Sahel : la menace Daesh s'étend

Cette image, diffusée par l’agence de communication de Daesh, et dont l’AFP n’a pu certifier l’authenticité, montrerait des combattants du groupe terroriste au Sahel (Niger), en mai dernier.[[HO / AAMAQ NEWS AGENCY / AFP]]

Décapité, Daesh n’est pas mort. Et il fait tout pour le prouver. Malgré sa défaite militaire en Syrie en mars dernier, malgré la mort de son leader Abou Bakr al-Baghdadi, au cours d’une opération des forces spéciales américaines à la fin du mois d’octobre, le groupe terroriste continue de frapper.

Alors que les difficultés s’accumulent pour lui au Moyen-Orient, il profite de la présence de jihadistes qui lui sont affiliés en Afrique, et particulièrement au Sahel, pour se repositionner. Il y a deux jours, il a ainsi revendiqué l’attaque qui a tué un soldat français au Mali. 

Une zone de guérilla en Afrique

Dans un communiqué, les terroristes se sont présentés comme «les soldats du califat», avant de signer «Province Afrique de l’Ouest». Une preuve, s’il en fallait une, que l’idéologie mortifère de Daesh trouve toujours un écho, notamment en Afrique. Les groupuscules qui lui ont fait allégeance, et qui se sont organisés sur le continent, sont particulièrement actifs au Sahel, cette bande de terre située au sud du Sahara et traversant l’Afrique de la Mauritanie, à l’ouest, à l’Erythrée, à l’est, en passant par le Mali, le Niger, le Tchad et le Soudan.
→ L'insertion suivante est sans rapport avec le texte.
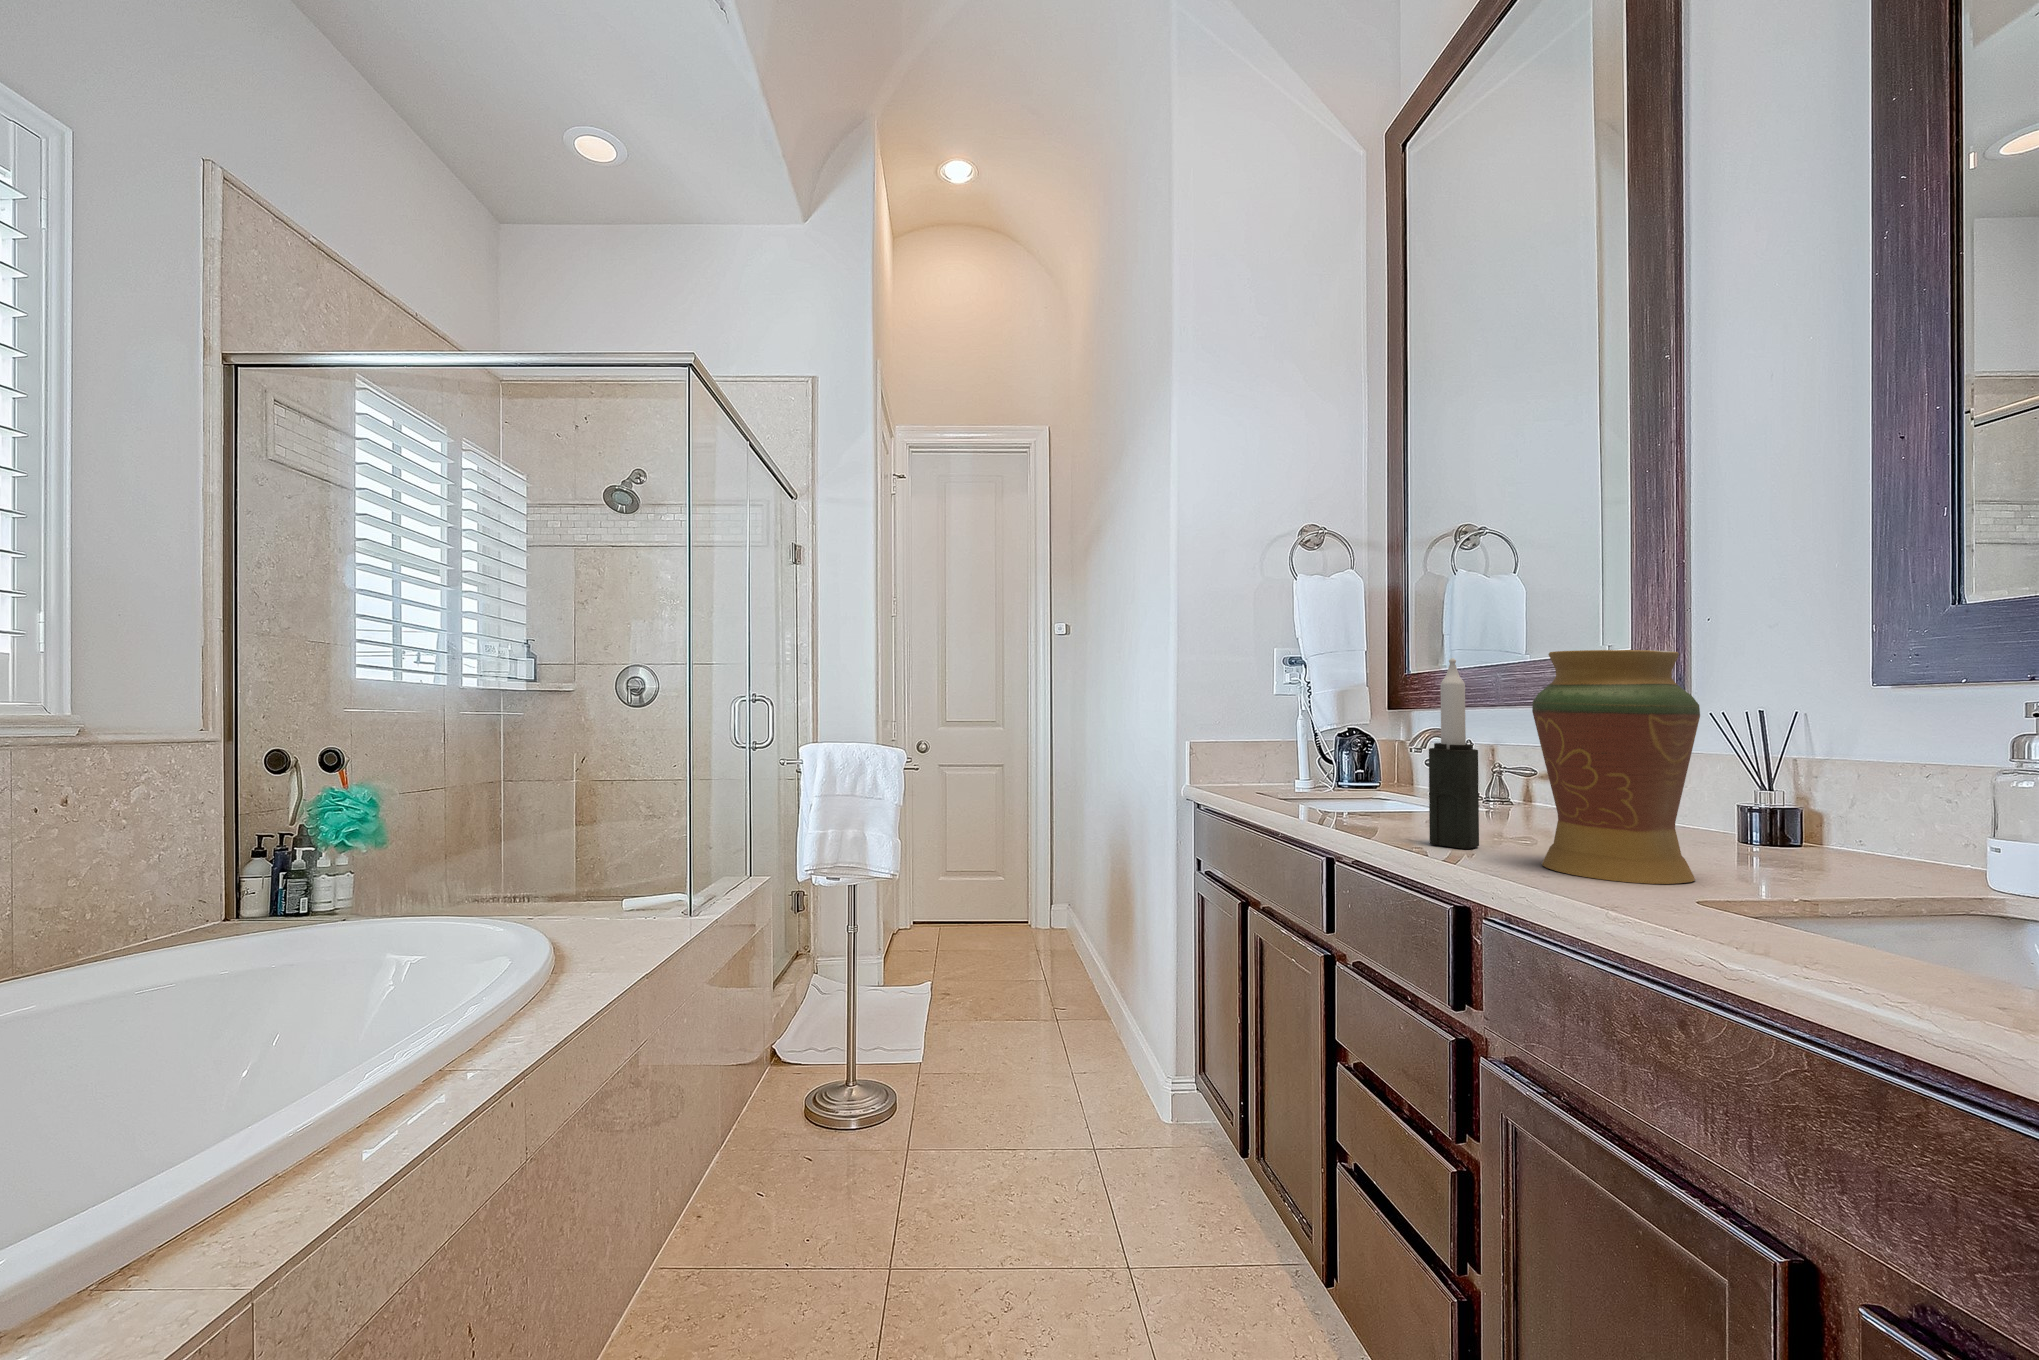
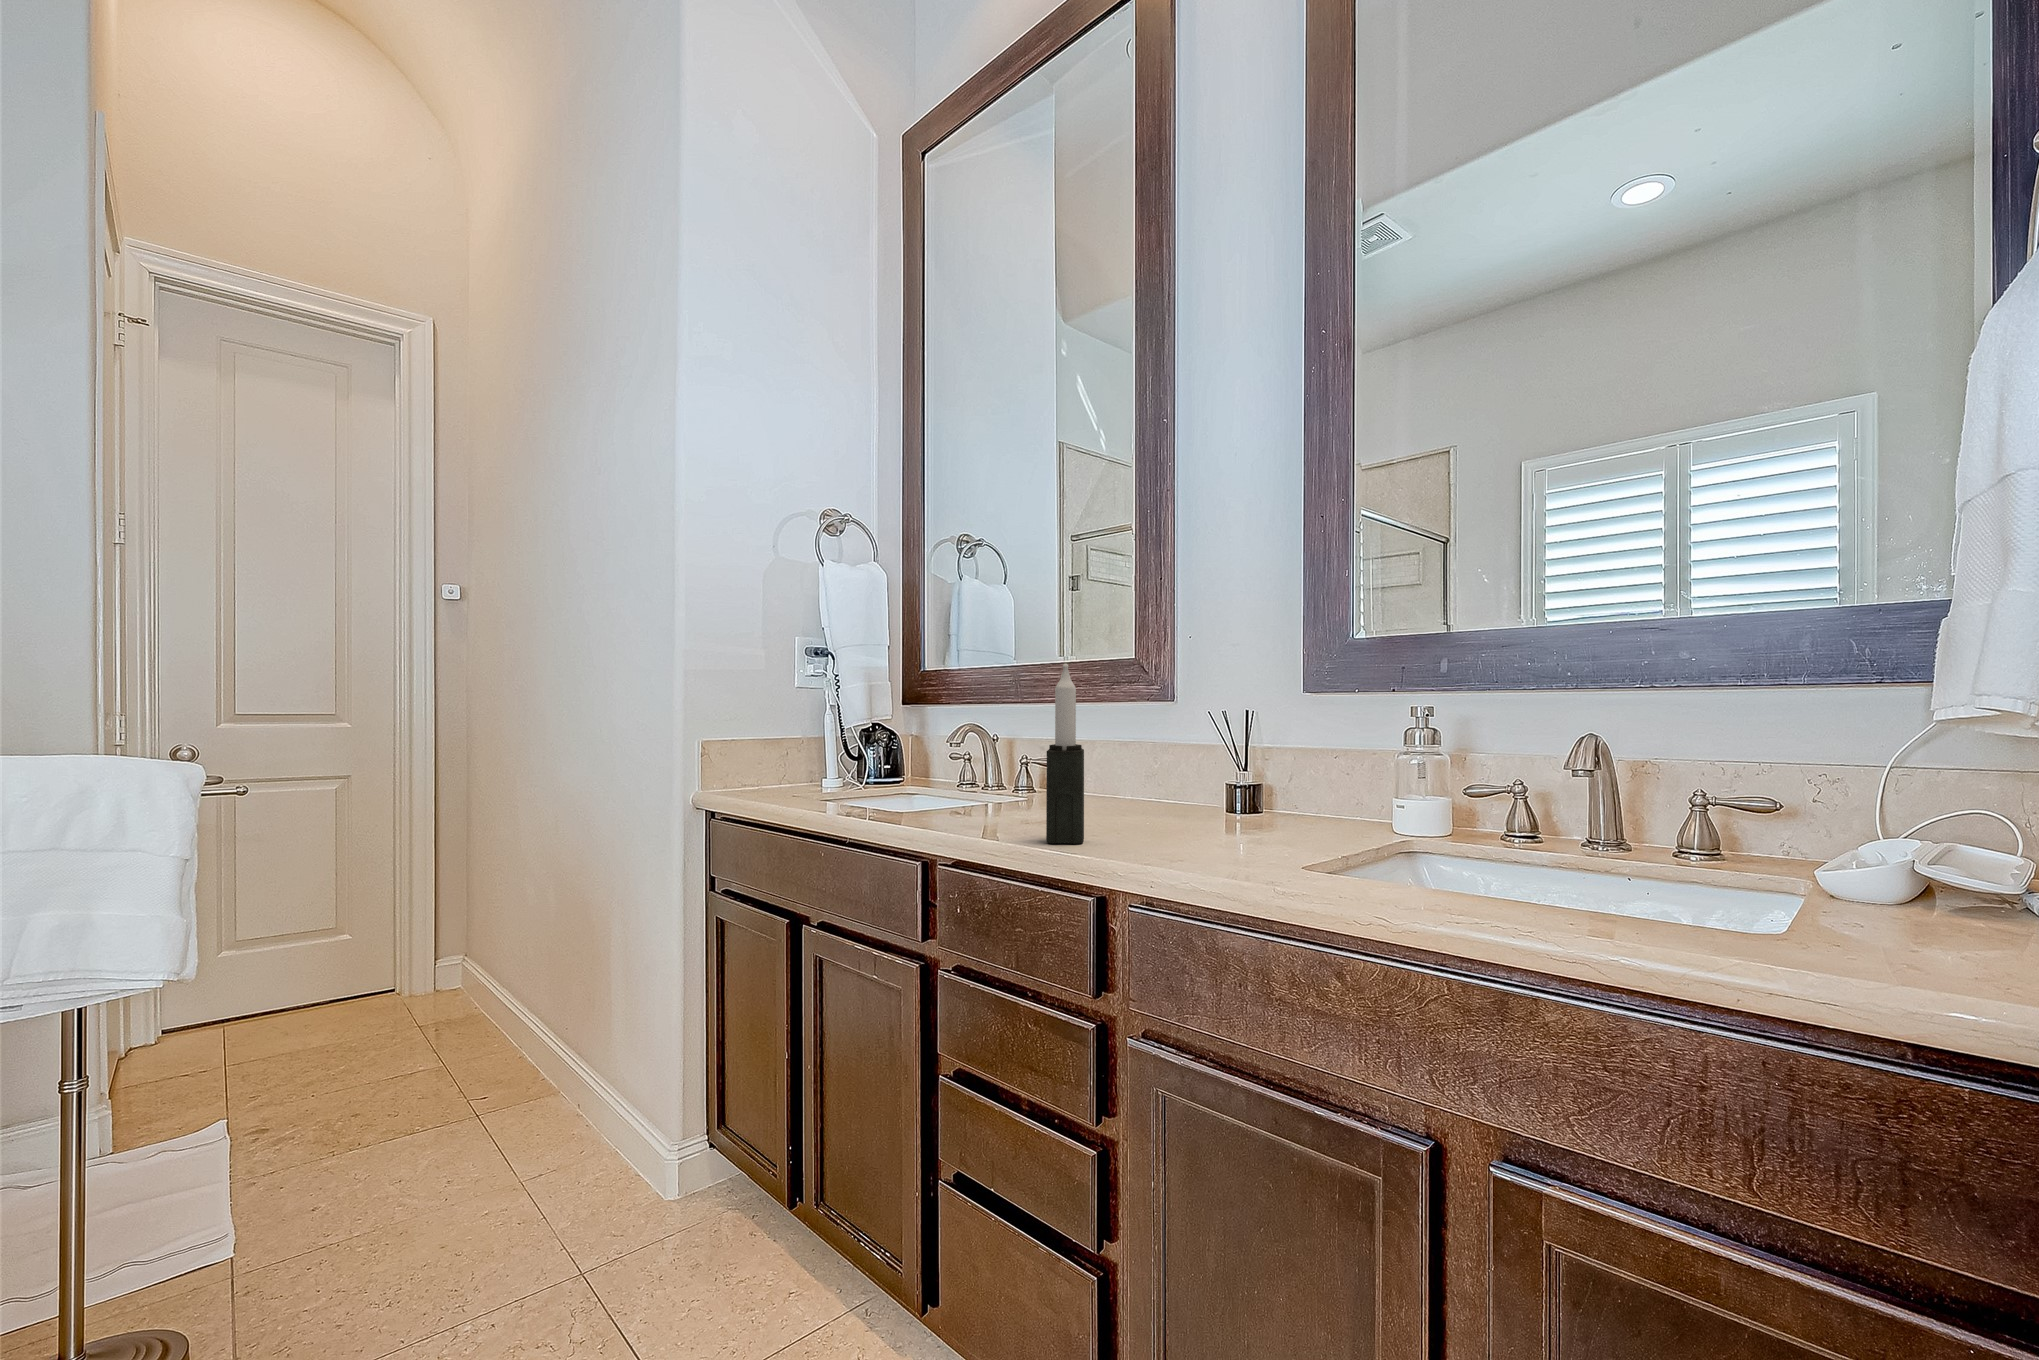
decorative vase: present [1532,650,1700,884] -> none [1147,660,1262,858]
Deux groupes sont particulièrement actifs et dangereux : Daesh d’Afrique de l’Ouest, ex-Boko Haram, et Daesh dans le Grand Sahara. Si ces deux entités ne possèdent pas un nombre de combattants et des ressources aussi vastes que le Daesh original, en Syrie et en Irak, des centaines de jihadistes sont néanmoins à leur service, pour mener des actions s’apparentant davantage à une guérilla qu’à un affrontement frontal contre les forces locales et occidentales. Très mobiles, se déplaçant beaucoup à moto, ils attaquent des cibles précises ou installent des explosifs, avant de disparaître. Leurs offensives peuvent être très meurtrières, comme l’a connu le Mali dernièrement. Outre le soldat français de l’opération Barkhane, Ronan Pointeau, quarante-neuf militaires locaux ont en effet été tués dans l’attaque de leur camp, vendredi dernier.

Sans volonté de reprendre du terrain, les terroristes du Sahel cherchent d’abord à désorganiser la région pour prospérer. «Nous mettrons du temps à vaincre ces groupes», a reconnu Florence Parly, ministre des Armées. «C’est un combat dans lequel il faut faire preuve de patience». L’opération Barkhane, lancée en 2014 pour combattre les jihadistes au Sahel, mobilise actuellement 4 500 militaires français.

L’Occident reste sous la menace

Difficile à abattre sur le terrain, que ce soit au Moyen-Orient ou en Afrique, Daesh continue en parallèle de livrer une guerre de communication contre l’occident. Ainsi, pour répondre aux Etats-Unis et à Donald Trump, qui a indiqué qu’Abou Bakr al-Baghdadi était mort «comme un chien», le groupe terroriste a affirmé que son successeur, «fera oublier les horreurs [et] les coupes amères [...], dont le goût paraitra doux» en comparaison de ce qu’il adviendra désormais.

Le groupe terroriste a également appelé à venger la mort de son ex-leader, mettant les services de renseignement mondiaux aux abois. Qu’il s’agisse de représailles organisées ou d’un loup solitaire passant soudainement à l’acte, la crainte est plus que jamais présente.